Document section:

When I got to Hartland [New Brunswick] and got to be news editor of our poor little paper, I was priggishly proud of having been received into the Glorious Middle Class.
Canadian writer Alden Nowlan (1933–1983), on leaving behind a hardscrabble working-class existence in Stanley, Nova Scotia, to enter the hardscrabble middle-class existence of an underpaid small-town newspaper editor
Working-class background
Born in Canada, I grew up in a working-class Ukrainian-speaking household.
My immigrant father’s work and station in life put food on the table and gave him and his family a sense of pride and security.
However, even those times in my life when I ran road construction machinery, pulled out my electrical tools, or otherwise had reason to shower after work rather than before, I never identified as working class. I always had my eye on something ostensibly more “Glorious.”
My working-class father
My father was a truck mechanic. Unlike many immigrants who have to start on society’s bottom rung as unskilled labour, he arrived in Canada in 1954 as a skilled craftsman, having learned his trade as a displaced person in Germany and then in Great Britain. He was therefore fortunate to begin work in his field here right off the hop.
When I was very young, and he worked near where we lived, my mother would occasionally walk me down to his workplace to see him. I remember always enjoying those visits and being awed by the big trucks in the shop.
As I got a little older, he would bring home bits and pieces of work-related discards, including oddball items like hydraulic fittings and wiring harnesses. The latter really caught my attention, as something about electricity drew me in from a very early age. More on that below.
Overall, I remember feeling proud of him, his work, and his working-class status. But I was also starting to notice that other families, especially those I would have seen as more “Canadian,” did some things differently in their lives. They went out for dinner, took vacations, barbequed, and used credit cards, for instance.
Our working-class family did none of those things. I understand now that money was often an issue, but at the time, I saw it as people living their lives in a way I considered more open and adventurous, and certainly more Canadian than ours. And I wanted to be a part of that.
As I eventually learned, what I really wanted was to be more middle-class.
Heading toward a working-class career?

Supplied material:
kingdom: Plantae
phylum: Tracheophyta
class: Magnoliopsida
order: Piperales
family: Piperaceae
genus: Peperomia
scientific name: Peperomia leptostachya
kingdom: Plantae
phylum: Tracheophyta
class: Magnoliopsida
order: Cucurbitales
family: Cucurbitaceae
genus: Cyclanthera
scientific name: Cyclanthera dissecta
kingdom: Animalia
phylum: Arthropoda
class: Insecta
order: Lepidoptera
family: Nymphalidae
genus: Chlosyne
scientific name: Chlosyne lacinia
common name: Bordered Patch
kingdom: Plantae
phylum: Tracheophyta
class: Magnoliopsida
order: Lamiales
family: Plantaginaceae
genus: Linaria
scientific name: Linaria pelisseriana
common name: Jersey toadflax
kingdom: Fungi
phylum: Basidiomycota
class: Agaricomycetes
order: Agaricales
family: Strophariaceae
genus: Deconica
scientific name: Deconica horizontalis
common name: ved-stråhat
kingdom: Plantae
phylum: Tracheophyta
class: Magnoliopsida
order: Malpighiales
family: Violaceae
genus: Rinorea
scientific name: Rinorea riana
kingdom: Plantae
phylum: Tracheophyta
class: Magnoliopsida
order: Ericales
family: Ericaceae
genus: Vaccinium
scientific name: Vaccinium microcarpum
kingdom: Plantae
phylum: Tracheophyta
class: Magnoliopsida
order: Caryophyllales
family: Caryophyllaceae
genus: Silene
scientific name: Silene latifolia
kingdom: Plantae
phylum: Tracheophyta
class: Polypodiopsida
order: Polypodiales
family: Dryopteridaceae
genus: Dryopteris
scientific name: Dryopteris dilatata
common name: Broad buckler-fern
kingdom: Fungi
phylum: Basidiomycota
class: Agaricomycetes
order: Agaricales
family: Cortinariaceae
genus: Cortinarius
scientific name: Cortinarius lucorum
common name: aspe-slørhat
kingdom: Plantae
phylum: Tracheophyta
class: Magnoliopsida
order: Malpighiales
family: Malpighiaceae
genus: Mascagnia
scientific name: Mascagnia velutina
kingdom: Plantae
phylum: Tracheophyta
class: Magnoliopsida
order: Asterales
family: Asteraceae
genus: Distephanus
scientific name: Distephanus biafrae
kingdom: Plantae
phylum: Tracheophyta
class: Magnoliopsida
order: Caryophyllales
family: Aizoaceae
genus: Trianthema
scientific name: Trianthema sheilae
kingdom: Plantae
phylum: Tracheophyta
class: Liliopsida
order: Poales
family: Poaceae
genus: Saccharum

Written tasks:
1. Retype everything from "As I got a little" down to "cards, for instance." in the essay about growing up in a working-class family.
2. Write what comes next in the essay about growing up in a working-class family, picking up after its final line.

Final answers:
1.
As I got a little older, he would bring home bits and pieces of work-related discards, including oddball items like hydraulic fittings and wiring harnesses. The latter really caught my attention, as something about electricity drew me in from a very early age. More on that below.
Overall, I remember feeling proud of him, his work, and his working-class status. But I was also starting to notice that other families, especially those I would have seen as more “Canadian,” did some things differently in their lives. They went out for dinner, took vacations, barbequed, and used credit cards, for instance.

2.
It’s not that I ever looked down on the trades, working people, or the working class in general. In fact, I would have been happy to become a working person when I was young — in the electrical trade, specifically.
When I was about 8, my father kindly commissioned an electrician he knew to design a low-voltage circuit board for me to experiment with and learn how electricity works.
And, boy, did I ever spend a lot of time in the basement with that board, setting up little electrical lights and buzzers everywhere — pieces that my father had purchased or otherwise obtained at work. It’s how I figured out circuit theory.
When I was 14, I began doing “side” electrical jobs for people, illegal though that may have been. I studied the electrical code and had enough knowledge to rewire entire houses by the time I was 15. I was my own boss, charging a whopping $5 per hour (about $33 today).
It beat flipping burgers, and I especially liked the jobs where people had daughters my age. But I digress.
Then, I attended a vocational high school where I trained specifically to enter the electrical trade. I worked in the field as a helper (not an apprentice) for a short time after I graduated, but got laid off after a few months during a slack period, and that was the end of that early-life working-class career adventure.
But the middle class beckoned
But even while undertaking electrical work, I always had an interest in pursuits decidedly more “middle class.” For instance, having found politics compelling from a very early age, I helped with various election campaigns. I was more drawn to the Liberals — who were a party of suits and dress shoes rather than coveralls and work boots — than to the New Democratic Party, which actually represented working people at that time.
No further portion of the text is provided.